Supplied data:
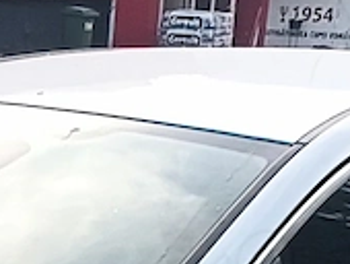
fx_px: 952
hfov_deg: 18.5
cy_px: 431
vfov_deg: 14.4
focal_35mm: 94
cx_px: -169
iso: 50
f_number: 2.2
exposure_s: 1/122
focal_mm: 1.66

Task objective: Print the material above once more, exactly, minus the pictures.

Task response:
fx_px: 952
hfov_deg: 18.5
cy_px: 431
vfov_deg: 14.4
focal_35mm: 94
cx_px: -169
iso: 50
f_number: 2.2
exposure_s: 1/122
focal_mm: 1.66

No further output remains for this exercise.